The Encyclopedia of Fantastic Victoriana

by Jess Nevins

"The Tax Farm Affair" (1858)

copyright © Jess Nevins 2022

“The Tax Farm Affair” (original: “Otkupnoe delo”) was written by “V.N. Elagin” and first appeared in Sovremennik no. 9 (1858). Little is known about “V.N. Elagin;” he may have been Nikolai Elagin (1817-1891), a Russian revolutionary writer.

“The Tax Farm Affair” may have been the first Russian detective short story and the government inspector one of the first detectives in Russian literature. The inspector, Gorev, works for the Tsar, attempting to expose the corrupt dealings of a tax farmer, one of the men whose vodka distilleries provided so much money to Tsarist Russia. Unfortunately, not only does Gorev encounter difficulties from the tax farmer, but the farmer's workers, who are loyal to their employer, are capable of stymieing Gorev, and there are a number of government officials who accept bribes from the farmer and do what they can to hinder the inspector. However, Gorev succeeds in the end.

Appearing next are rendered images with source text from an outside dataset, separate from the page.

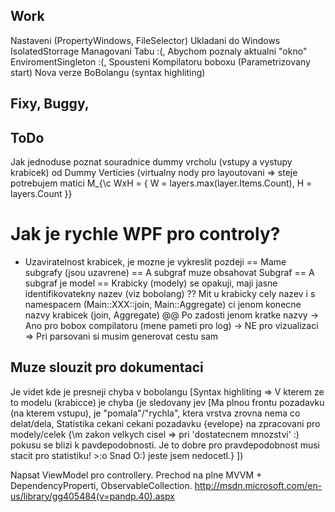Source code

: ## Work
  Nastaveni (PropertyWindows, FileSelector)
  Ukladani do Windows IsolatedStorrage
  Managovani Tabu :(,
    Abychom poznaly aktualni "okno"
  EnviromentSingleton :(,
  Spousteni Kompilatoru boboxu (Parametrizovany start)
  Nova verze BoBolangu (syntax highliting)

## Fixy, Buggy,

## ToDo

Jak jednoduse poznat souradnice dummy vrcholu (vstupy a vystupy krabicek) od Dummy Verticies (virtualny nody pro layoutovani => steje potrebujem matici 
M_{\c WxH = { W = layers.max(layer.Items.Count), H = layers.Count }}
  

# Jak je rychle WPF pro controly?
+ Uzaviratelnost krabicek, je mozne je vykreslit pozdeji
== Mame subgrafy (jsou uzavrene)
== A subgraf muze obsahovat Subgraf
== A subgraf je model
== Krabicky (modely) se opakuji, maji jasne identifikovatekny nazev (viz bobolang)
?? Mit u krabicky cely nazev i s namespacem (Main::XXX::join, Main::Aggregate) ci jenom konecne nazvy krabicek (join, Aggregate)
@@ Po zadosti jenom kratke nazvy -> Ano pro bobox compilatoru (mene pameti pro log) -> NE pro vizualizaci => Pri parsovani si musim generovat cestu sam

## Muze slouzit pro dokumentaci
Je videt kde je presneji chyba v bobolangu [Syntax highliting => V kterem ze to modelu (krabicce) je chyba (je sledovany jev [Ma plnou frontu pozadavku (na kterem vstupu), je "pomala"/"rychla", ktera vrstva zrovna nema co delat/dela, Statistika cekani cekani pozadavku {evelope} na zpracovani pro modely/celek {\m zakon velkych cisel => pri 'dostatecnem mnozstvi' :) pokusu se blizi k pavdepodobnosti. Je to dobre pro pravdepodobnost musi stacit pro statistiku! >:o Snad O:) jeste jsem nedocetl.} ])

Napsat ViewModel pro controllery. Prechod na plne MVVM + DependencyProperti, ObservableCollection.
http://msdn.microsoft.com/en-us/library/gg405484(v=pandp.40).aspx
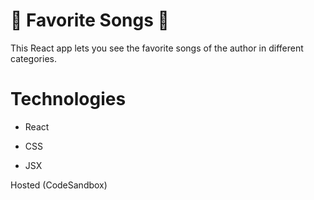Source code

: # 🎤 Favorite Songs 🎷

This React app lets you see the favorite songs of the author in different categories.

# Technologies

- React

- CSS

- JSX

Hosted (CodeSandbox)

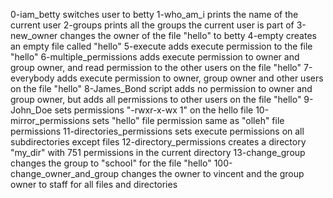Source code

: 0-iam_betty switches user to betty
1-who_am_i prints the name of the current user
2-groups prints all the groups the current user is part of
3-new_owner changes the owner of the file "hello" to betty
4-empty creates an empty file called "hello"
5-execute adds execute permission to the file "hello"
6-multiple_permissions adds execute permission to owner and group owner, and read permission to the other users on the file "hello"
7-everybody adds execute permission to owner, group owner and other users on the file "hello"
8-James_Bond script adds no permission to owner and group owner, but adds all permissions to other users on the file "hello"
9-John_Doe sets permissions "-rwxr-x-wx 1" on the hello file
10-mirror_permissions sets "hello" file permission same as "olleh" file permissions
11-directories_permissions sets execute permissions on all subdirectories except files
12-directory_permissions creates a directory "my_dir" with 751 permissions in the current directory
13-change_group changes the group to "school" for the file "hello"
100-change_owner_and_group changes the owner to vincent and the group owner to staff for all files and directories

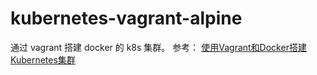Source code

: # kubernetes-vagrant-alpine

通过 vagrant 搭建 docker 的 k8s 集群。
参考： [使用Vagrant和Docker搭建Kubernetes集群](http://www.xefan.com/archives/84179.html)

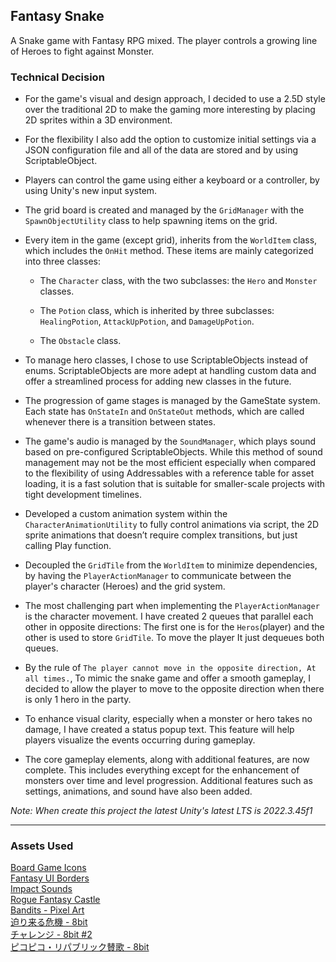 ## Fantasy Snake

A Snake game with Fantasy RPG mixed. The player controls a growing line of Heroes to fight against Monster.

### Technical Decision
- For the game's visual and design approach, I decided to use a 2.5D style over the traditional 2D to make the gaming more interesting by placing 2D sprites within a 3D environment.

- For the flexibility I also add the option to customize initial settings via a JSON configuration file and all of the data are stored and by using ScriptableObject.

- Players can control the game using either a keyboard or a controller, by using Unity's new input system.

- The grid board is created and managed by the `GridManager` with the `SpawnObjectUtility` class to help spawning items on the grid.

- Every item in the game (except grid), inherits from the `WorldItem` class, which includes the `OnHit` method. These items are mainly categorized into three classes:

    - The `Character` class, with the two subclasses: the `Hero` and `Monster` classes.

    - The `Potion` class, which is inherited  by three subclasses: `HealingPotion`, `AttackUpPotion`, and `DamageUpPotion`.

    - The `Obstacle` class.

- To manage hero classes, I chose to use ScriptableObjects instead of enums. ScriptableObjects are more adept at handling custom data and offer a streamlined process for adding new classes in the future.

- The progression of game stages is managed by the GameState system. Each state has `OnStateIn` and `OnStateOut` methods, which are called whenever there is a transition between states.

- The game's audio is managed by the `SoundManager`, which plays sound based on pre-configured ScriptableObjects. While this method of sound management may not be the most efficient especially when compared to the flexibility of using Addressables with a reference table for asset loading, it is a fast solution that is suitable for smaller-scale projects with tight development timelines.

- Developed a custom animation system within the `CharacterAnimationUtility` to fully control animations via script, the 2D sprite animations that doesn’t require complex transitions, but just calling Play function.

- Decoupled the `GridTile` from the `WorldItem` to minimize dependencies, by having the `PlayerActionManager` to communicate between the player's character (Heroes) and the grid system.

- The most challenging part when implementing the `PlayerActionManager` is the character movement. I have created 2 queues that parallel each other in opposite directions: The first one is for the `Heros`(player) and the other is used to store `GridTile`. To move the player It just dequeues both queues.

- By the rule of `The player cannot move in the opposite direction, At all times.`, To mimic the snake game and offer a smooth gameplay, I decided to allow the player to move to the opposite direction when there is only 1 hero in the party.

- To enhance visual clarity, especially when a monster or hero takes no damage, I have created a status popup text. This feature will help players visualize the events occurring during gameplay.

- The core gameplay elements, along with additional features, are now complete. This includes everything except for the enhancement of monsters over time and level progression. Additional features such as settings, animations, and sound have also been added.


*Note: When create this project the latest Unity's latest LTS is 2022.3.45f1*

---


### Assets Used
[Board Game Icons](https://kenney.nl/assets/board-game-icons)    
[Fantasy UI Borders](https://kenney.nl/assets/fantasy-ui-borders)    
[Impact Sounds](https://kenney.nl/assets/impact-sounds)    
[Rogue Fantasy Castle](https://assetstore.unity.com/packages/2d/environments/rogue-fantasy-castle-164725)    
[Bandits - Pixel Art](https://assetstore.unity.com/packages/2d/characters/bandits-pixel-art-104130)    
[迫り来る危機 - 8bit](https://www.youtube.com/watch?v=NTeyaHTXjvM)    
[チャレンジ - 8bit #2](https://www.youtube.com/watch?v=76Ulg79AIXw)    
[ピコピコ・リパブリック賛歌 - 8bit](https://www.youtube.com/watch?v=lCSEr1R7Kac)    
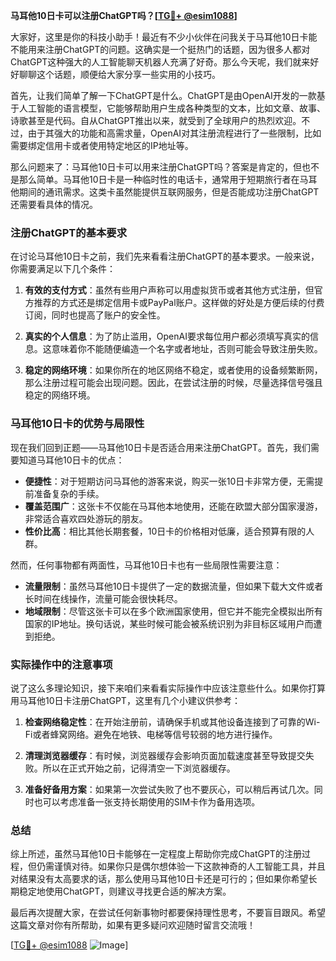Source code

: **马耳他10日卡可以注册ChatGPT吗？[[TG💪+ @esim1088](https://t.me/s/esim1088)]**

大家好，这里是你的科技小助手！最近有不少小伙伴在问我关于马耳他10日卡能不能用来注册ChatGPT的问题。这确实是一个挺热门的话题，因为很多人都对ChatGPT这种强大的人工智能聊天机器人充满了好奇。那么今天呢，我们就来好好聊聊这个话题，顺便给大家分享一些实用的小技巧。

首先，让我们简单了解一下ChatGPT是什么。ChatGPT是由OpenAI开发的一款基于人工智能的语言模型，它能够帮助用户生成各种类型的文本，比如文章、故事、诗歌甚至是代码。自从ChatGPT推出以来，就受到了全球用户的热烈欢迎。不过，由于其强大的功能和高需求量，OpenAI对其注册流程进行了一些限制，比如需要绑定信用卡或者使用特定地区的IP地址等。

那么问题来了：马耳他10日卡可以用来注册ChatGPT吗？答案是肯定的，但也不是那么简单。马耳他10日卡是一种临时性的电话卡，通常用于短期旅行者在马耳他期间的通讯需求。这类卡虽然能提供互联网服务，但是否能成功注册ChatGPT还需要看具体的情况。

### 注册ChatGPT的基本要求

在讨论马耳他10日卡之前，我们先来看看注册ChatGPT的基本要求。一般来说，你需要满足以下几个条件：

1. **有效的支付方式**：虽然有些用户声称可以用虚拟货币或者其他方式注册，但官方推荐的方式还是绑定信用卡或PayPal账户。这样做的好处是方便后续的付费订阅，同时也提高了账户的安全性。

2. **真实的个人信息**：为了防止滥用，OpenAI要求每位用户都必须填写真实的信息。这意味着你不能随便编造一个名字或者地址，否则可能会导致注册失败。

3. **稳定的网络环境**：如果你所在的地区网络不稳定，或者使用的设备频繁断网，那么注册过程可能会出现问题。因此，在尝试注册的时候，尽量选择信号强且稳定的网络环境。

### 马耳他10日卡的优势与局限性

现在我们回到正题——马耳他10日卡是否适合用来注册ChatGPT。首先，我们需要知道马耳他10日卡的优点：

- **便捷性**：对于短期访问马耳他的游客来说，购买一张10日卡非常方便，无需提前准备复杂的手续。
- **覆盖范围广**：这张卡不仅能在马耳他本地使用，还能在欧盟大部分国家漫游，非常适合喜欢四处游玩的朋友。
- **性价比高**：相比其他长期套餐，10日卡的价格相对低廉，适合预算有限的人群。

然而，任何事物都有两面性，马耳他10日卡也有一些局限性需要注意：

- **流量限制**：虽然马耳他10日卡提供了一定的数据流量，但如果下载大文件或者长时间在线操作，流量可能会很快耗尽。
- **地域限制**：尽管这张卡可以在多个欧洲国家使用，但它并不能完全模拟出所有国家的IP地址。换句话说，某些时候可能会被系统识别为非目标区域用户而遭到拒绝。

### 实际操作中的注意事项

说了这么多理论知识，接下来咱们来看看实际操作中应该注意些什么。如果你打算用马耳他10日卡注册ChatGPT，这里有几个小建议供参考：

1. **检查网络稳定性**：在开始注册前，请确保手机或其他设备连接到了可靠的Wi-Fi或者蜂窝网络。避免在地铁、电梯等信号较弱的地方进行操作。

2. **清理浏览器缓存**：有时候，浏览器缓存会影响页面加载速度甚至导致提交失败。所以在正式开始之前，记得清空一下浏览器缓存。

3. **准备好备用方案**：如果第一次尝试失败了也不要灰心，可以稍后再试几次。同时也可以考虑准备一张支持长期使用的SIM卡作为备用选项。

### 总结

综上所述，虽然马耳他10日卡能够在一定程度上帮助你完成ChatGPT的注册过程，但仍需谨慎对待。如果你只是偶尔想体验一下这款神奇的人工智能工具，并且对结果没有太高要求的话，那么使用马耳他10日卡还是可行的；但如果你希望长期稳定地使用ChatGPT，则建议寻找更合适的解决方案。

最后再次提醒大家，在尝试任何新事物时都要保持理性思考，不要盲目跟风。希望这篇文章对你有所帮助，如果有更多疑问欢迎随时留言交流哦！

[[TG💪+ @esim1088](https://t.me/s/esim1088) ![Image](https://i.postimg.cc/4NQfJmqS/Snipaste-2025-05-13-00-14-12.png)]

“The Tax Farm Affair” displays a detailed knowledge of both the liquor trade and the manner in which corrupt officials work. What is most interesting about the story is not only the fact that the government inspector is honest and moral—stories in Tsarist Russia which government officials were heroic protagonists were, as might be imagined, rare, especially before the Tsar’s 1864 revision of the Russian judiciary system, which was “so scandalously corrupt that even ministers of justice had resorted to bribery”1—but also that the story is, in its way, a detective story. It is possible that Elagin had been inspired by a translation of Bleak House or by one of Poe’s The C. Auguste Dupin Mysteries, although given the Russian fascination for all things French the most likely direct inspiration was either Eugène François Vidocq’s autobiography (see: The Great Detective) or one of the many French detective novels and stories and romans feuilleton inspired by Vidocq’s autohagiography. But the Russian enthusiasm for mystery literature did not truly begin until the end of the nineteenth century and the beginning of the twentieth century, when Russian translations of American and English detectives, including Sherlock Holmes (See: The Sherlock Holmes Mysteries), Nick Carter (see: The Nick Carter Mysteries), and Nat Pinkerton (a Nick Carter-like version of Allan Pinkerton—see: The Great Detective) became popular with lower-class readers and spawned Russian imitations and unauthorized sequels. At mid-century stories in imitation of James Fenimore Cooper (see: The Last of the Mohicans) and stories of heroic knights or Cossacks (see: Taras Bulba) were popular. In 1870s and 1880s the bandit story took precedence (see: Bandit Churkin). Elagin’s decision to write a detective story, well in advance not only of his native country’s taste for the genre but also of the flourishing of the genre in the West, is curious as well as foresighted.

For Further Research

David Christian, ‘Living Water’: Vodka and Russian Society on the Eve of Emancipation. Oxford: Clarendon Press, 2001.

 

1 Louise McReynolds, Murder Most Russian: True Crime and Punishment in Late Imperial Russia (Ithaca, NY: Cornell University Press, 2013), 16.